CM-CS : CROSS-MODAL COMMON-SPECIFIC FEATURE LEARNING FOR AUDIO-VISUAL VIDEO PARSING
Hongbo Chen (ShanghaiTech University); Dongchen Zhu (SIMIT); Guanghui Zhang (SIMIT); Wenjun Shi (SIMIT); Xiaolin Zhang (SIMIT); Jiamao Li (SIMIT)
-
SPS
IEEE Members: $11.00
Non-members: $15.00
The weakly-supervised audio-visual video parsing (AVVP) task aims to parse duration and categories of each snippet when only the video-level event labels are provided. Most methods either leverage attention mechanisms to explore cross-modal and cross-video event semantics or alleviate label noise to improve performance. However, the distributional modality discrepancy caused by the heterogeneity of signals remains a significant challenge.
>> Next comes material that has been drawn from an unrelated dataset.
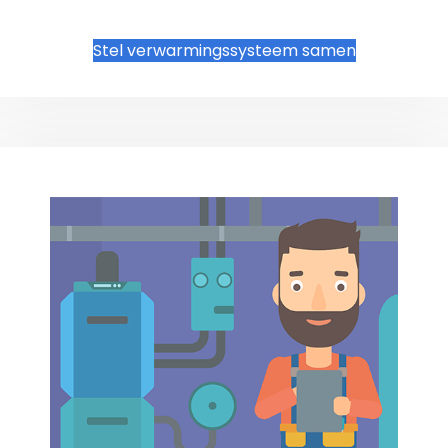
Stel verwarmingssysteem samen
To this end, we propose a novel cross-modal common-specific feature learning method (cm-CS) to map the modal features into modality-common and modality-specific subspaces. The former aims to capture similar high-level scene cue across different modalities, while the later attempts to capture specific cue. The proposed method is applied among and across in-visual 2D-3D modalities, audio-visual modalities, respectively. In addition, we design a training strategy to strengthen the learning of similarity and differences across modalities. Experiments show a large improvement of our method against existing works on the Look, Listen, and Parse (LLP) dataset (\textit{e.g.} from $58.9\%$ to $62.9\%$ in video-level visual metric).